TVM & NUMA Nodes

Hello,

I’ve got a question regarding TVM and its behaviour on multi-socket systems or on high core count processors with multiple NUMA nodes (i.e. the 64 core AMD Eypc or dual- to quad socket servers):

Does it scale with TVM? I mean, can a single execution of Conv2D or Dense layers be mapped across all cores, even when using 2 or 4 CPUs?

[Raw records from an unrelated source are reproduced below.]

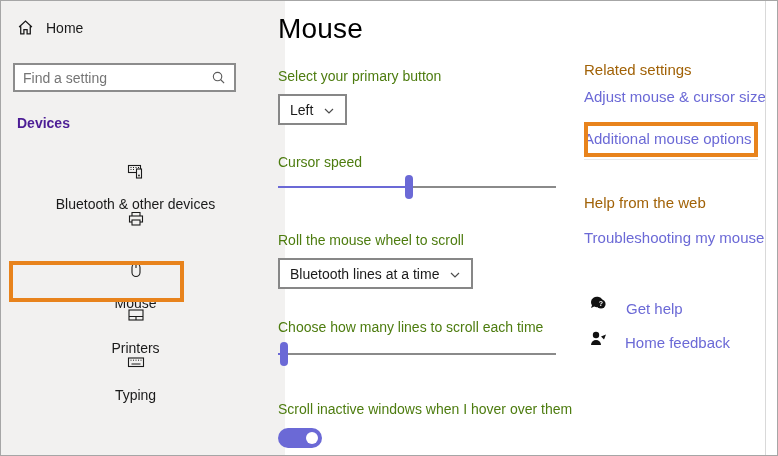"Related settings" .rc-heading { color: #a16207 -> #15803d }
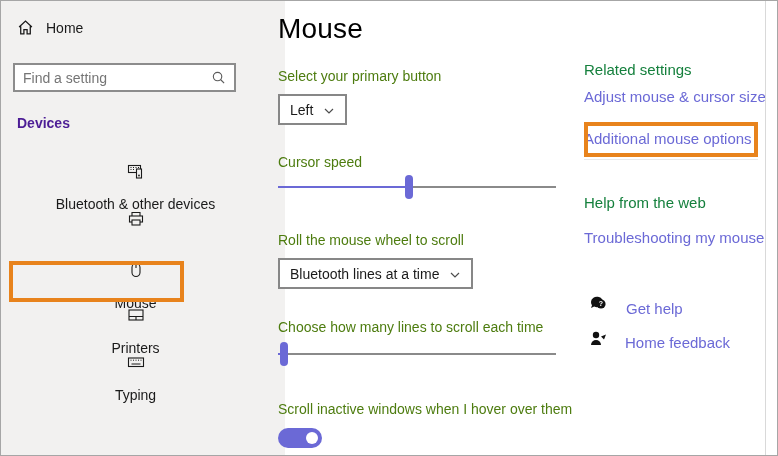"Bluetooth & other devices" .nav-item { align-items: center -> flex-start; flex-direction: column -> none }
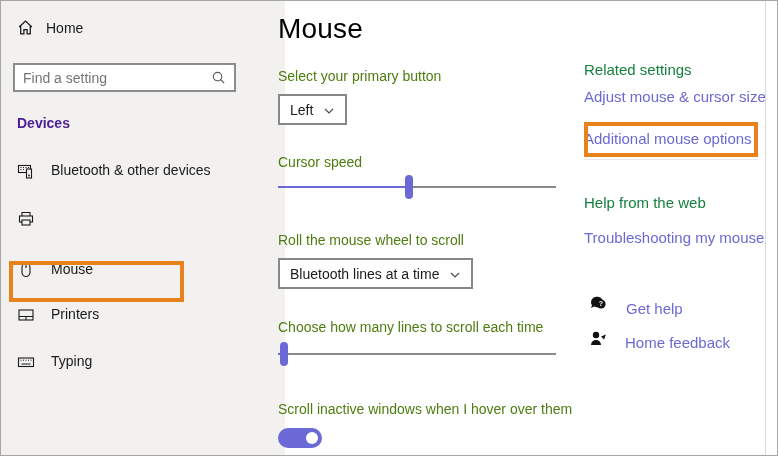"Printers & scanners" span { html: none -> <span>Printers &amp; scanners</span> }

Hi, I guess you can take a look at these two Env. variables:

import os
os.environ["TVM_NUM_THREADS"] = '4'
os.environ["TVM_BIND_THREADS"] = '0'

to my best knowledge, “TVM_NUM_THREADS” can control the thread number you wanna used, if set the “TVM_BIND_THREADS” to 0 , it will automatically use 0-3 core of socket 1, if you wanna set up the CPU affinity to specific on like 3-6 or some others, pls try to set “TVM_BIND_THREADS” to 1 and use numactl or taskset to bind them.

but if you setup the “TVM_BIND_THREADS” to ‘1’ and forgot to bind thread, the workload would randomly select 4 cores and floating between 2 sockets.

More details could be find in sourcecode:

tvm/src/runtime/threading_backend.cc

BTW I’m afraid we cannot take such finegrained control of CPU affnity to single kernel yet.

1 Like